You did a really great job !
The first attempt at building lwgeom was successful, apart from
missing prototypes in the parsers, but if I try to build it
now I get a lot of errors:
wktparse.lex:22: error: `lwg_parse_yylval' undeclared (first use in this functio
n)
wktparse.lex:22: error: (Each undeclared identifier is reported only once
wktparse.lex:22: error: for each function it appears in.)
wktparse.lex:22: error: `VALUE' undeclared (first use in this function)
wktparse.lex:25: error: `WKB' undeclared (first use in this function)
wktparse.lex:28: error: `POINT' undeclared (first use in this function)
wktparse.lex:29: error: `LINESTRING' undeclared (first use in this function)
wktparse.lex:30: error: `POLYGON' undeclared (first use in this function)
wktparse.lex:31: error: `MULTIPOINT' undeclared (first use in this function)
wktparse.lex:32: error: `MULTILINESTRING' undeclared (first use in this function)
wktparse.lex:33: error: `MULTIPOLYGON' undeclared (first use in this function)
wktparse.lex:34: error: `GEOMETRYCOLLECTION' undeclared (first use in this function)
wktparse.lex:35: error: `SRID' undeclared (first use in this function)
wktparse.lex:36: error: `EMPTY' undeclared (first use in this function)
wktparse.lex:38: error: `LPAREN' undeclared (first use in this function)
wktparse.lex:39: error: `RPAREN' undeclared (first use in this function)
wktparse.lex:40: error: `COMMA' undeclared (first use in this function)
wktparse.lex:41: error: `EQUALS' undeclared (first use in this function)
wktparse.lex:42: error: `SEMICOLON' undeclared (first use in this function)
Does it have to do with bison/yacc differences ?
--strk;
>
> > 2. At this stage it think it would be useful to include some sort of
> > debugging function to
> > dump the LWGEOM format into a human-readable form, for example:
> >
> > > SELECT raw_lwgeom(geom) FROM geomtable;
> >
> > | size | has_srid | has_bbox | dimensionality | wkb_type |
> > wkt_geom | wkb_geom |
> >
> > +------+----------+----------+----------------+----------+----------+---
> > -------+
> >
> >
> > I can see this being useful for helping users in situations where
> > they are not sure
> > exactly how they have configured the particular geometry in the
> > table. What do you
> > think?
>
> I'll see what I can do. Its a bit tricky to have a single command
> return multiple columns of data, but I can easily make
> lwgeom_rawinfo_size()-type functions and a summary function that would
> give a text version of all the above info.
>
> > 3. Should we prevent users from adding bounding boxes to point columns?
> > (i.e. is the
> > single/double precision conversion fast enough to make this a waste
> > of disk space?)
>
> I think we should make a decision on if we're going to always have
> bbounding box automatically added or not.
>
> For most people, not having bounding boxes is the "best" option - the
> geometries are small, and simple queries arent noticably slower.
>
> For queries like:
> SELECT * FROM <table> WHERE lwgeom && '<geom>';
>
> You will not miss the bounding boxes inside the geometries because it
> will be looking at the pre-generated bounding boxes in the index.
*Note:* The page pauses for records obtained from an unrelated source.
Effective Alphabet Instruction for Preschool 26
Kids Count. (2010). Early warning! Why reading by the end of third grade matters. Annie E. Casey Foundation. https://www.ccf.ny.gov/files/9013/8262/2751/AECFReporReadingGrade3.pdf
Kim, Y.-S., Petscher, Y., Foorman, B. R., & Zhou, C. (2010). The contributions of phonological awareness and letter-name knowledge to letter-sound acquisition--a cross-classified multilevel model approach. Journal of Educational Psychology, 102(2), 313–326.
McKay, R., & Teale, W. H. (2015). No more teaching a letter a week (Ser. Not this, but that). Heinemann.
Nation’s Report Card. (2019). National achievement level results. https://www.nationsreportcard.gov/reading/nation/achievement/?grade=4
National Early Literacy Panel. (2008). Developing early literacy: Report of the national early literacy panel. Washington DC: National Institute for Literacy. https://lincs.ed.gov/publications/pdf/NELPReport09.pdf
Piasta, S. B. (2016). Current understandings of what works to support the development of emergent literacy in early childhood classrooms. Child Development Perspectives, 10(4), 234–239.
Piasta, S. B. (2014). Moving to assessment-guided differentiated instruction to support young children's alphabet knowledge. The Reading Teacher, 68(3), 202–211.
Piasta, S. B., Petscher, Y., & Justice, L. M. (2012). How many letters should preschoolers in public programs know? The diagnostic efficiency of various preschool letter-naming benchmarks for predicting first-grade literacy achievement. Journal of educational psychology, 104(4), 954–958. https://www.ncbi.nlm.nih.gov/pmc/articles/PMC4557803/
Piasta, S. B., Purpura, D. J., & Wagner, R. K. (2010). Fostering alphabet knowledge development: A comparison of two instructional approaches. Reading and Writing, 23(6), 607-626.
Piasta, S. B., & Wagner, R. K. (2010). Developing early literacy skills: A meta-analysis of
> Unfortunately, because of the way GiST does its searching this is
> actually faster:
>
> SELECT * FROM <table> WHERE lwgeom && AddBBox('<geom>');
>
> Because GiST will ask for the bounding box of the search geometry many
> many times during the index scan (once for every level in the tree, then
> once for each tuple in the index leaf [about 140]). You'll probably not
> notice a speed difference as it usually just a few milliseconds. I
> tried to get GiST to pre-cache the bounding box of the search geometry,
> but I havent been able to do it - its a bit silly.
>
>
> When you start cross-joining tables - a query that does a lot of
> sub-index scans, adding the bounding box significantly improves
> performance. Crossing a 10,000 row table with itself takes about 2
> second when there's bounding boxes but about 20 seconds when there's not.
>
> > 4. I think it would be useful to include BBOXes in LWGEOM by default. My
> > thinking here
> > would be that those users who would be knowlegable enough to be
> > concerned about the
> > space saving will more than likely to be knowledgable enough to
> > remove it where as new
> > users may get confused when certain queries that used to perform well
> > in PostGIS
> > perform poorly using LWGEOM.
>
> This is a good point.
>
> > 5. As far as I can see, assuming a non-index scan, the LWGEOM operators
> > call the box2d_*
> > functions directly which is defined using float4s. It looks like this
> > is contrary to
> > the OGC spec since all coordinates (and therefore I would guess
> > operators) are defined
> > as doubles? :(.
> >
> > I guess that we would need to maintain a box2d type which uses
> > doubles as well as
> > floats and use this for all the LWGEOM operators/functions (the box2d
> > float4 would
> > still be used for the indexes). Here it would be compulsory to add
> > RECHECK to the
> > operator classes since when expanding the box2d(double) to
> > box2d(float) extra
> > geometries may be returned by an overlap calculation. The RECHECK
> > would ensure that
> > these would be stripped out before the result set was returned.
>
> None of the LWGEOM operators are defined by the OGC - they're there
> because the GiST index needs them. When you do a "<geom1> && <geom2>",
> you should actually be calling the GEOS "intersects(geom1,geom2)".
>
> I must admit that the only operator I've actually ever used is the "&&".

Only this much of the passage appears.